The Baltimore County Council may make it easier for police to crack down on illicit massages by eliminating a legal loophole that prosecutors say makes it difficult to convict some offenders.
The council yesterday discussed a bill, slated to be voted on Tuesday, that would allow police to arrest anyone "offering to administer a massage without a license."
Howard B. Merker, deputy state's attorney, said county codes prohibit a person from "administering a massage without a license."
But he said that makes it difficult to prosecute an unlicensed masseuse who agrees to perform an illicit service with an undercover police officer, but then changes her mind when she realizes the customer is a police officer.
Merker said that as a matter of policy, Baltimore County police officers are prohibited from disrobing or performing sexual acts as part of an investigation.
Such practices in an undercover sting in Howard County in 1995 led to the dismissal of most of the charges and a comprehensive review of the Howard Police Department's undercover policies.
The Baltimore County bill making it illegal to offer a massage without a license has the endorsement of the Baltimore County police.
Merker said that after a yearlong crackdown by the police, some unlicensed masseuses have begun to realize that if a customer is reluctant to disrobe, they might be dealing with a police officer.
"The officers can't completely disrobe, and sometimes that tips the women off, so this will make enforcement that much easier," said Bill Toohey, a county police spokesman.
Merker requested the wording change a few months ago after he saw a pattern of three or four cases in which women offering massages returned money to undercover officers.
"Some of the more intelligent illegal masseuses began to realize that if they were dealing with a cop they should give him his money back," he said. "Because the law says only that they may not administer a massage, and says nothing about the offering of a massage, they hadn't done anything wrong according to the present law."
He said the county licensing code could be an effective tool for cracking down on illegal masseuses, but that for a conviction, the women must be "administering a massage."
Merker said the maximum penalty for county violations is six months in jail or a $1,000 fine, he said.
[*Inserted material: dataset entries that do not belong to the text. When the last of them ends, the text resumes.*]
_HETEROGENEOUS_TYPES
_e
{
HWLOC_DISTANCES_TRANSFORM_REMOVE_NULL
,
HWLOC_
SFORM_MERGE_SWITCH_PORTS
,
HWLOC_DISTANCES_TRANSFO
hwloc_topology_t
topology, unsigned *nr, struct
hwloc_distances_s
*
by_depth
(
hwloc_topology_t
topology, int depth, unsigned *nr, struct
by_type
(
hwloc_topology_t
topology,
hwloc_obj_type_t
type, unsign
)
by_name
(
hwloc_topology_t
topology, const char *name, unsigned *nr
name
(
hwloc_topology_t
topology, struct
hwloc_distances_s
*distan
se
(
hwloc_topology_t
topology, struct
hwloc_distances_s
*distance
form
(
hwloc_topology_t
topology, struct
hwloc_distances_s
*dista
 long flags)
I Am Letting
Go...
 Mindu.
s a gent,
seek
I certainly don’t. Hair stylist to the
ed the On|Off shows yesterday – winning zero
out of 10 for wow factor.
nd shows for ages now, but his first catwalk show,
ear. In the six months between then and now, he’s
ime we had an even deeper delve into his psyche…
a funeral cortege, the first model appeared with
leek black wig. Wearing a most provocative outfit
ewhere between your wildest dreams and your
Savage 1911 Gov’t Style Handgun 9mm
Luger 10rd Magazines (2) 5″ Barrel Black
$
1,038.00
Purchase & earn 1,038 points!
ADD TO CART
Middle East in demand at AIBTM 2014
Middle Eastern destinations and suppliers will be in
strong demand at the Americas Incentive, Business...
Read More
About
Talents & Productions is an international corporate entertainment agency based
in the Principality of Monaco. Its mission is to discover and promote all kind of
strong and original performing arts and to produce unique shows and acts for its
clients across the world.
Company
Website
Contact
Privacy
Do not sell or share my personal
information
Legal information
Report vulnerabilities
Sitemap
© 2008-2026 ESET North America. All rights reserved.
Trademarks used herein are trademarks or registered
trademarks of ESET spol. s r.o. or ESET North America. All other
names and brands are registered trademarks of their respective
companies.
He said about 80 cases have been prosecuted, and another 20 cases are awaiting trial.
He said that most offenders have been convicted and were given probation before judgment and fines of about $150.
Merker said that in cases where unlicensed masseuses offer to perform sexual intercourse, they also are charged with solicitation to commit prostitution, a violation of state law that does not require performance of a sex act.
Police began cracking down on illegal masseuses in December 1997 when investigators began hearing reports about an increase in sexually oriented activity, Merker said, some of it promoted through newspaper advertisements.
Merker said the crackdown is intended to prevent other crimes, such as robberies.